> Written request: Can you retype the stretch of the items below from the line containing "scientific name: Cerastium tomentosum" through the line containing "genus: Icterus", with both of those lines included and every character kept the same?

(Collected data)
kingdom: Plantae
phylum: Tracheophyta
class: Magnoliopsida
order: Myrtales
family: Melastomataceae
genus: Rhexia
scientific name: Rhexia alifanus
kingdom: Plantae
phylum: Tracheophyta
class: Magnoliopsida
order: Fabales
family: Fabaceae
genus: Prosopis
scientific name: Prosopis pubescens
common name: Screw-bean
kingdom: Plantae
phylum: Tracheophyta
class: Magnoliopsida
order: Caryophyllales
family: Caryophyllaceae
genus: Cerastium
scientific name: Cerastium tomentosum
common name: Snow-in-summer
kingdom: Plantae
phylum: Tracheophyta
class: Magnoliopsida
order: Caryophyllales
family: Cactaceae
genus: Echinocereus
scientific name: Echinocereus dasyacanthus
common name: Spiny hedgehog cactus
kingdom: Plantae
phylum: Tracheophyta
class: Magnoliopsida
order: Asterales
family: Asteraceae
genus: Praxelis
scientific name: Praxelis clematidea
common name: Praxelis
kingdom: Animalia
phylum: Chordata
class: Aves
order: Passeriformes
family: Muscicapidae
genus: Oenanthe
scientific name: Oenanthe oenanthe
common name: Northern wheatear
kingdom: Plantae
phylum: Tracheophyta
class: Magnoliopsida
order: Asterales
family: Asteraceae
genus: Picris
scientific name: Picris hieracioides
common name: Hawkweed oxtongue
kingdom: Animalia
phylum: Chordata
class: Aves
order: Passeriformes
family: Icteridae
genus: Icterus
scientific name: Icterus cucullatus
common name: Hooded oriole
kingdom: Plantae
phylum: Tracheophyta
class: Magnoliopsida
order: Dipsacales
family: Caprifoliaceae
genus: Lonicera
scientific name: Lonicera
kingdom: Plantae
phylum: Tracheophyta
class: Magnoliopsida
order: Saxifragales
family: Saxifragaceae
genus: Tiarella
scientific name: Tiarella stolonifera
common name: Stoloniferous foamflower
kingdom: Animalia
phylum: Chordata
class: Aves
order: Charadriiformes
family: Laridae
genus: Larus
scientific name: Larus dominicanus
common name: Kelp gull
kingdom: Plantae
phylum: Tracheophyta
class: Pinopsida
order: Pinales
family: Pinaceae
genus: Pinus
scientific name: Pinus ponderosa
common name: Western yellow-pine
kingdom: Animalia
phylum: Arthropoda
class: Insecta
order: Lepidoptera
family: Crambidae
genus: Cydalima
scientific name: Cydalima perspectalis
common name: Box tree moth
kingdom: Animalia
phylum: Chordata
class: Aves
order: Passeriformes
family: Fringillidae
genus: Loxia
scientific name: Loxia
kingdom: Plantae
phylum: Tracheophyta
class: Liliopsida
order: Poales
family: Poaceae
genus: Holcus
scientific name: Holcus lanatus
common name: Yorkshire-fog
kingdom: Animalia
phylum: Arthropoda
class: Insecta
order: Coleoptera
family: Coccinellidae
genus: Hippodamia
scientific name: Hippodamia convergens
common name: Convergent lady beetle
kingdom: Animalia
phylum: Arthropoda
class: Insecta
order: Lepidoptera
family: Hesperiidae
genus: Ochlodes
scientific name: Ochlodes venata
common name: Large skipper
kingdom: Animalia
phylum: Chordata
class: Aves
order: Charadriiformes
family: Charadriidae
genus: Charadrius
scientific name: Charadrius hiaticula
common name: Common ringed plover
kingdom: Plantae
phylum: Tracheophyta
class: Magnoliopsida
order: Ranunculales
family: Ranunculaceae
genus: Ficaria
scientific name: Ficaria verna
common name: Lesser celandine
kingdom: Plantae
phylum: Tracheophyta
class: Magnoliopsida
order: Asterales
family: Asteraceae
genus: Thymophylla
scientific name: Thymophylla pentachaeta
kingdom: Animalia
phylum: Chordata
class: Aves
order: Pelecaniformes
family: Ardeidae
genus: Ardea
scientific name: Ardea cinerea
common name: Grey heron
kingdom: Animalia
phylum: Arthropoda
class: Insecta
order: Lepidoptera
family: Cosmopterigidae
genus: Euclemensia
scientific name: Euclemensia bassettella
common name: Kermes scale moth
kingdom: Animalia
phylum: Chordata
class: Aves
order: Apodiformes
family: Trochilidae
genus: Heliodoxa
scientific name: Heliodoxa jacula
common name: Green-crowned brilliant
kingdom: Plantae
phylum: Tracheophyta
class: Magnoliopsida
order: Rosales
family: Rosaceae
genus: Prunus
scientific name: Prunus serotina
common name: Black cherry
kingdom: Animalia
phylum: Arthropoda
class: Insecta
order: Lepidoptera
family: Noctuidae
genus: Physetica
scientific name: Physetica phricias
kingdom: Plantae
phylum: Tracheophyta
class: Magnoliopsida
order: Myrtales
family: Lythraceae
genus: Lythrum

> Worked solution:
scientific name: Cerastium tomentosum
common name: Snow-in-summer
kingdom: Plantae
phylum: Tracheophyta
class: Magnoliopsida
order: Caryophyllales
family: Cactaceae
genus: Echinocereus
scientific name: Echinocereus dasyacanthus
common name: Spiny hedgehog cactus
kingdom: Plantae
phylum: Tracheophyta
class: Magnoliopsida
order: Asterales
family: Asteraceae
genus: Praxelis
scientific name: Praxelis clematidea
common name: Praxelis
kingdom: Animalia
phylum: Chordata
class: Aves
order: Passeriformes
family: Muscicapidae
genus: Oenanthe
scientific name: Oenanthe oenanthe
common name: Northern wheatear
kingdom: Plantae
phylum: Tracheophyta
class: Magnoliopsida
order: Asterales
family: Asteraceae
genus: Picris
scientific name: Picris hieracioides
common name: Hawkweed oxtongue
kingdom: Animalia
phylum: Chordata
class: Aves
order: Passeriformes
family: Icteridae
genus: Icterus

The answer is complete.